Host: Association of Next Generation Scientists Seminar in The Japanese Pharmacologigal Society
Name : Association of Next Generation Scientists Seminar in The Japanese Pharmacologigal Society 2024 in Iwate
Number : 1
Location : [in Japanese]
Date : September 21, 2024
Toll-likereceptor(TLR)やCaspase(CASP)ファミリーを介する炎症・細胞死応答は、外来性の病原体成分だけでなく、生体内で生じた内因性リガンドによっても惹起される。
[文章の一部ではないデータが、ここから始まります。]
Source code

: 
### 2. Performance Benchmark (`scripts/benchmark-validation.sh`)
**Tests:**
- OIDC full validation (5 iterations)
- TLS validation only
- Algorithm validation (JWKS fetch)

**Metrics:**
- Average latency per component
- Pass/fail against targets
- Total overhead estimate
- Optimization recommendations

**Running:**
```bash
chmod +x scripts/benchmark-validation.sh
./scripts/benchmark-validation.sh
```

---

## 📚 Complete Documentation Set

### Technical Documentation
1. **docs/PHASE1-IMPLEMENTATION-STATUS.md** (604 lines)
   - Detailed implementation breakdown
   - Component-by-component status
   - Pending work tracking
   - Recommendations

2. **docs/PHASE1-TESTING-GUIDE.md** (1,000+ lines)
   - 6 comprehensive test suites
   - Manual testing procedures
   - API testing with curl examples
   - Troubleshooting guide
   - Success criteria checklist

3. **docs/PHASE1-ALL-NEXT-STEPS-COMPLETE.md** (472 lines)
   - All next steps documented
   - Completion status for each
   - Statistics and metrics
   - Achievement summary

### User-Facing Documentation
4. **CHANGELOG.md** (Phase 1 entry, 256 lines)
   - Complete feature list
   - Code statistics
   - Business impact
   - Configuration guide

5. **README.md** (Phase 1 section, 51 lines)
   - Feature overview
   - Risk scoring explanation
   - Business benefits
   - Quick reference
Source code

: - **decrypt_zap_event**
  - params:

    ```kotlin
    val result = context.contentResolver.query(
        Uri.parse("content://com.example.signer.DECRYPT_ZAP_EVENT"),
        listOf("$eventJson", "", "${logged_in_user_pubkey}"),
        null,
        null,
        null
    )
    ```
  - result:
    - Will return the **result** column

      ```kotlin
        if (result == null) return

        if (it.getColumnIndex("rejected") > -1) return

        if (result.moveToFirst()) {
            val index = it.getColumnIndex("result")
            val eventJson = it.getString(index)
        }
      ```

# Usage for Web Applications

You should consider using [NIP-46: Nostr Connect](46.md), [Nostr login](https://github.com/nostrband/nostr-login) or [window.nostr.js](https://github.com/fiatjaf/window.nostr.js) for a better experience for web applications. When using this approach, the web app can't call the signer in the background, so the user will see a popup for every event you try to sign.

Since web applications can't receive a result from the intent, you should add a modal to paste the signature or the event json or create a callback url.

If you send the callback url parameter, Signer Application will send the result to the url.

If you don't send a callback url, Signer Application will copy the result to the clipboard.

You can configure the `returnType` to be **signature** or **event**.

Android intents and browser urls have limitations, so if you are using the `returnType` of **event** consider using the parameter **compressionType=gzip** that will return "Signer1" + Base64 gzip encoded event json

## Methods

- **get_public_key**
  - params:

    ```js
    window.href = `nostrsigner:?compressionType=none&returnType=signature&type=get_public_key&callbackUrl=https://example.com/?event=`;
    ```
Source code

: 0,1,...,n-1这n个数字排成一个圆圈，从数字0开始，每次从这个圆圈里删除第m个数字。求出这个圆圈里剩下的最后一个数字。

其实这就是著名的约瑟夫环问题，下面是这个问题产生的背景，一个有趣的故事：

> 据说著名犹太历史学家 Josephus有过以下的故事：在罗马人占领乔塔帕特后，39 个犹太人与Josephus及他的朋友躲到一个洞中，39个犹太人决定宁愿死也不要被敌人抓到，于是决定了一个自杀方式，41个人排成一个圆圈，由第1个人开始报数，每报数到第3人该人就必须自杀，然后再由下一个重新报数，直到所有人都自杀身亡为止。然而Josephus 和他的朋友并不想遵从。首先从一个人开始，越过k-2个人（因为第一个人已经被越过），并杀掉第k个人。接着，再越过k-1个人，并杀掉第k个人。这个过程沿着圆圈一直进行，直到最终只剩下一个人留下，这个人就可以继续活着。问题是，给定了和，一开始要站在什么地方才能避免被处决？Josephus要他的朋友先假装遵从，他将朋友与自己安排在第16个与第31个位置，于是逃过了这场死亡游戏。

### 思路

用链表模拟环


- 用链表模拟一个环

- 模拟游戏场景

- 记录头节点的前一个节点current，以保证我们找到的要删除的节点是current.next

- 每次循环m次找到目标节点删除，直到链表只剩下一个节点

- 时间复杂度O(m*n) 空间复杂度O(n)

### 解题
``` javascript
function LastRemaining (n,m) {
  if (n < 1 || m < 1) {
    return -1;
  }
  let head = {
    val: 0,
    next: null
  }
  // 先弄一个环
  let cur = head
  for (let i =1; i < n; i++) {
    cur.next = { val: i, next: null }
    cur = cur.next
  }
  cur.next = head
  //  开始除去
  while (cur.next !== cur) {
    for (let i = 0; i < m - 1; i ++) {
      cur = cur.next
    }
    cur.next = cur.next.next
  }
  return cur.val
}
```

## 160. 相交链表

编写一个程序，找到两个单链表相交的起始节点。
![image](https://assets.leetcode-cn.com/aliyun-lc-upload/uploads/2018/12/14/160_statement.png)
近年の研究により、それらの内因性リガンドが、がんやメタボリックシンドロームをはじめとする多様な疾患の増悪因子となることが示されており、その全容解明に向けた探索が続いている。演者ら(東北医科薬科大学・薬学部在籍時)の研究グループでは、血清中に存在するスフィンゴ糖脂質:ガングリオシドGM3およびグロボ系糖脂質Gb3が、リポ多糖受容体:TLR4の内因性リガンドとして作用すること、その生理活性が脂質部分(セラミド)のアシル鎖構造(鎖長や不飽和度)の違いによって制御されることを明らかにしてきた[KanohH et al, EMBO J. 39: e101732, 2020 / Nitta T, Kanoh H, et al,Glycobiology 29: 260-268,2019]。さらに最近、ガングリオシドGM3が、細胞内リポ多糖受容体の内因性リガンドとしても作用し、炎症性細胞死のひとつであるパイロトーシスの活性化制御に関与する可能性を見出した(未発表)。本演題では、スフィンゴ糖脂質を内因性リガンドとした炎症・細胞死の分子メカニズムについて、国内外の研究動向を交えてご紹介する。